# sandpit



## got me hooked (Apr 10, 2010)

Anyone who is familiar with brilliant, ohio ever been to a place called the sand pit by a heavy equipment place. Heard it used to be a club that they stocked, and the tale is, is that it is bottomless with monsterous flatheads in there. Just wanting to know if anyone familiar with the area has ever fished it?


----------



## bob wilt (Apr 20, 2017)

got me hooked said:


> Anyone who is familiar with brilliant, ohio ever been to a place called the sand pit by a heavy equipment place. Heard it used to be a club that they stocked, and the tale is, is that it is bottomless with monsterous flatheads in there. Just wanting to know if anyone familiar with the area has ever fished it?





got me hooked said:


> Anyone who is familiar with brilliant, ohio ever been to a place called the sand pit by a heavy equipment place. Heard it used to be a club that they stocked, and the tale is, is that it is bottomless with monsterous flatheads in there. Just wanting to know if anyone familiar with the area has ever fished it?


I grew up at the sandpit in brilliant. I grew up right across the street from the pit


----------



## got me hooked (Apr 10, 2010)

bob wilt said:


> I grew up at the sandpit in brilliant. I grew up right across the street from the pit


Ever fish it?


----------



## bob wilt (Apr 20, 2017)

got me hooked said:


> Ever fish it?


sure did. I pretty much lived there.
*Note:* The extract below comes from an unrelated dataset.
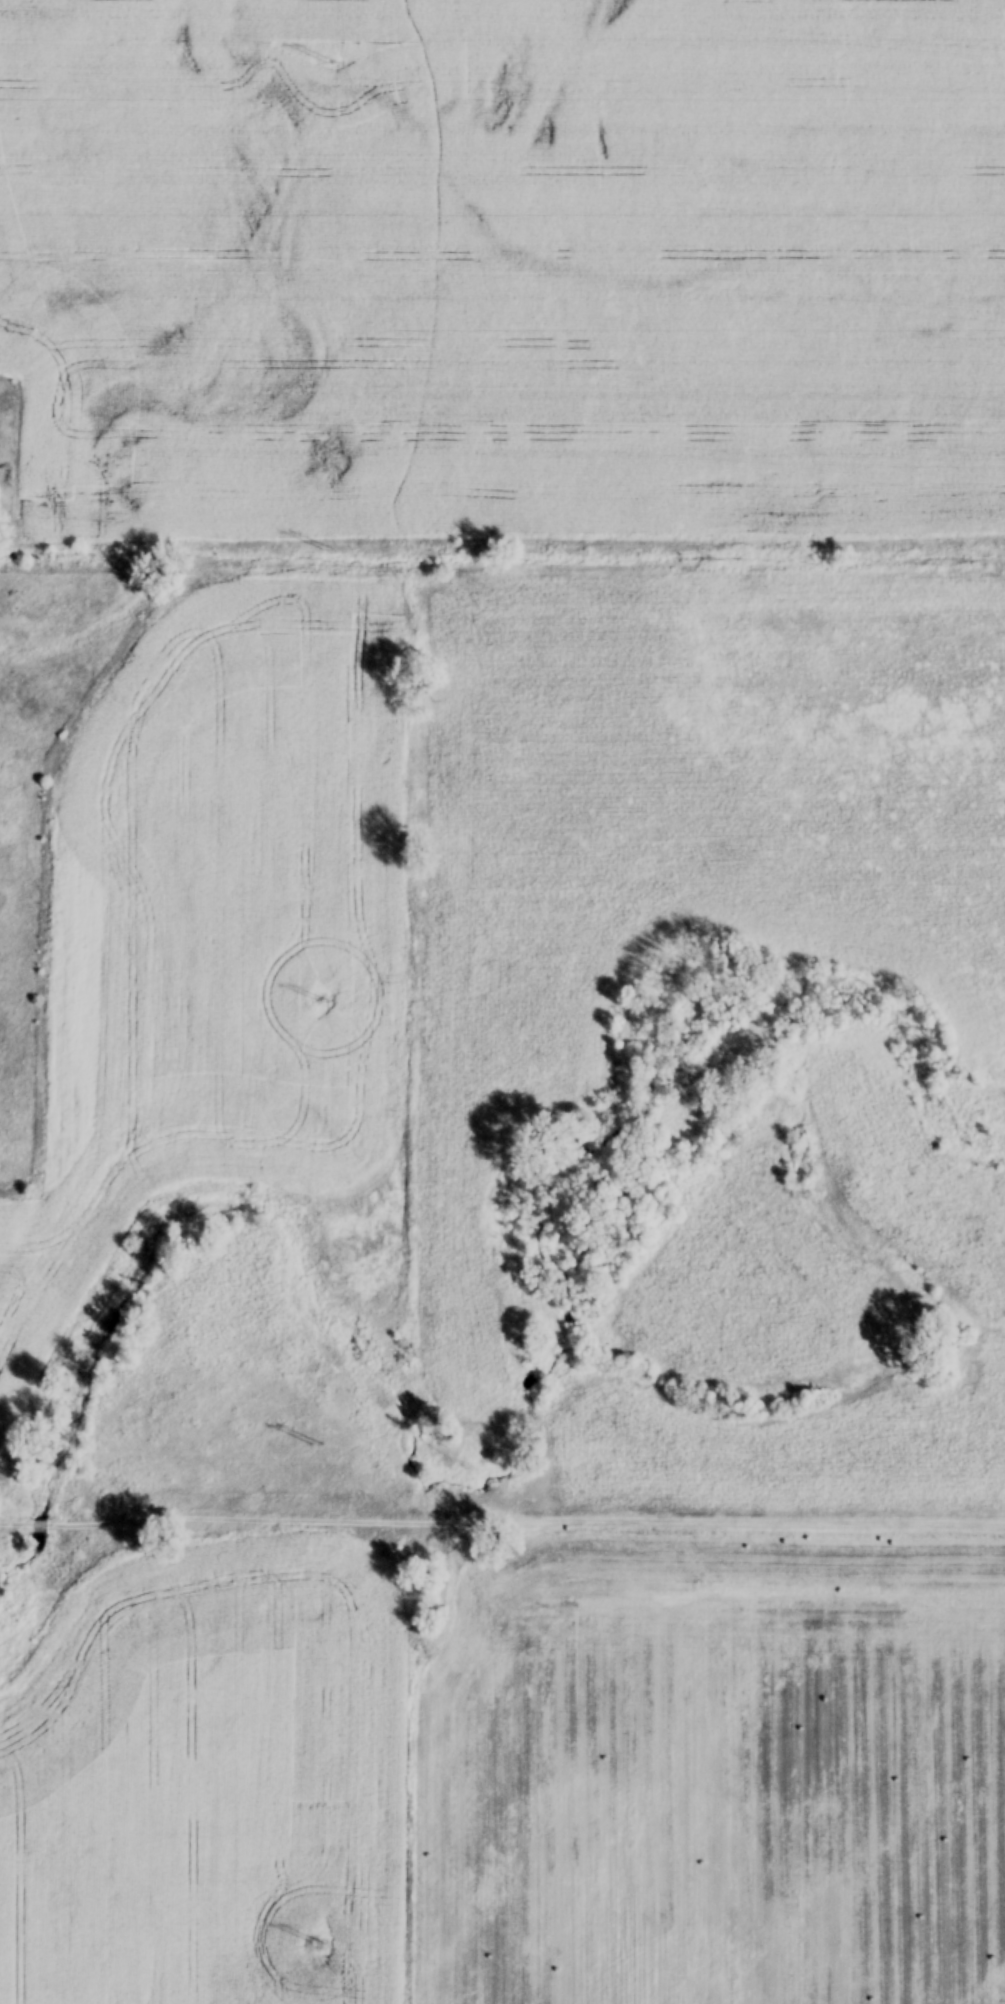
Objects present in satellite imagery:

Toke many rainbow trout and bass out of there. they used to stock it 2 or 3 times every summer.you had to have a license to fish there


----------



## polebender (Oct 29, 2011)

bob wilt said:


> Toke many rainbow trout and bass out of there.


Did you roll 'em or put 'em in a pipe!


----------



## TClark (Apr 20, 2007)

I was a Trustee there in the late 70's early 80's.
We stocked trout in the spring and catfish and white bass towards summer.

It was a wonderful, quiet place to fish!! Only $5 for a season pass.

Moved to the Wheeling area and never made it back up there.
I did hear there was a chemical spill?? Ink?? Not sure, many a year ago.
Going past there now it looks like they're filling it in...what a shame.


----------